Using Seaborn for Visualizing Corona Virus Deaths

Tue 09 June 2020

Seaborn and Cornavirus Graphs¶

Introduction¶

The Financial Times have a been releasing a very good set of graphics, tracking Cornaviros Virus deaths in a variety of countries. I think they have been using R to do their graphics.

Recently, they released their dataset, and I decided to practise some visualizations of my own, in Python.

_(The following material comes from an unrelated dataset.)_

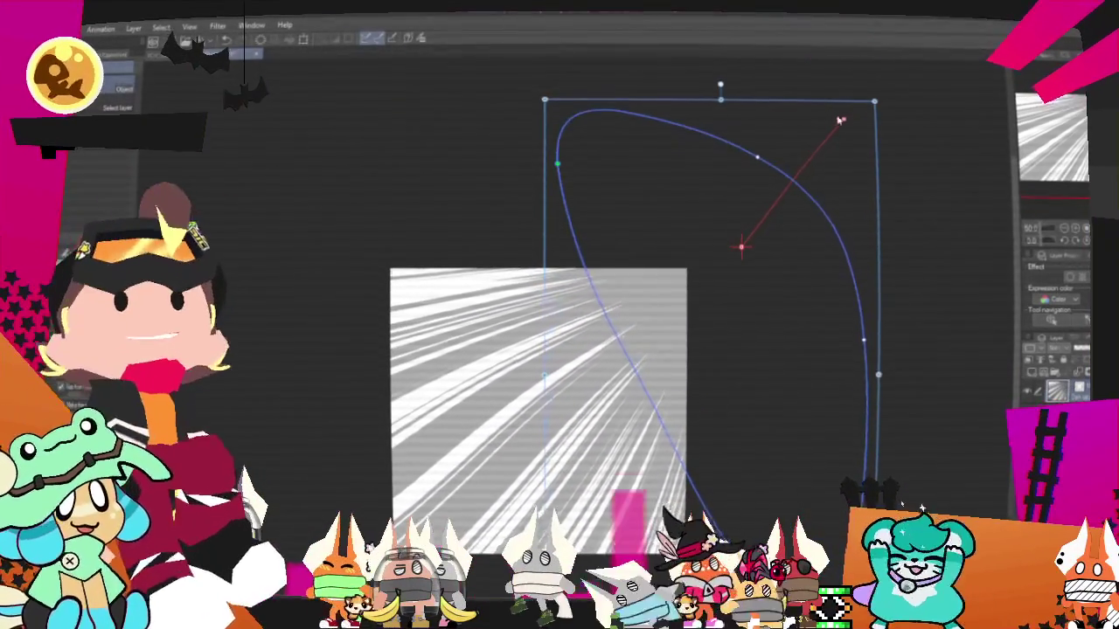
Step: Adjust the red direction line's endpoints so the lines sweep in from the upper right
left_click_drag(840, 120, 895, 108)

Now, there is a ethical question here: each months data point represents suffering, misery, and grief. It seems a little unfeeling to use it as example of data visualization. However, important data needs thoughtful data visualization: it took a little digging to get exactly the techniques I use here, and it may useful for others.

Notebook Setup¶

watermark documents my environment, black is my chosen formatter

In [20]:

%load_ext watermark
%load_ext lab_black

The watermark extension is already loaded. To reload it, use:
  %reload_ext watermark
The lab_black extension is already loaded. To reload it, use:
  %reload_ext lab_black

All imports go here

In [21]:

import pandas as pd

import seaborn as sns

import matplotlib.pyplot as plt
from matplotlib import dates

import sys
import os
import subprocess
import datetime
import platform
import datetime

Dataset Load and Exploration¶

We load the dataset, and explore it.

In [22]:

data = pd.read_csv('../data/ft_excess_deaths.csv')

In [23]:

data.head()

Out[23]:

	country	region	period	year	month	week	date	deaths	expected_deaths	excess_deaths	excess_deaths_pct
0	Italy	Italy	week	2015	1	2.0	2015-01-09	15531.0	15531.0	0.0	0.000000
1	Italy	Italy	week	2015	1	3.0	2015-01-16	15490.0	15664.0	-174.0	-1.110827
2	Italy	Italy	week	2015	1	4.0	2015-01-23	14965.0	15283.0	-318.0	-2.080743
3	Italy	Italy	week	2015	1	5.0	2015-01-30	14810.0	14907.0	-97.0	-0.650701
4	Italy	Italy	week	2015	2	6.0	2015-02-06	15495.0	14834.0	661.0	4.455980

In [24]:

data['country'].unique()

Out[24]:

array(['Italy', 'Netherlands', 'Ecuador', 'Spain', 'France', 'Turkey',
       'Indonesia', 'Russia', 'Brazil', 'Peru', 'Chile', 'US', 'UK',
       'Belgium', 'Portugal', 'Denmark', 'Austria', 'Germany', 'Sweden',
       'South Africa', 'Norway', 'Israel', 'Iceland', 'Switzerland'],
      dtype=object)

Clean up the date column (create a new column)

In [25]:

data['date2'] = pd.to_datetime(
    data['date'], format='%Y-%m-%d'
)

Visualizations¶

For my purposes, I decided to select those data rows for each country as a whole (there are rows for sub-regions with a number of countries).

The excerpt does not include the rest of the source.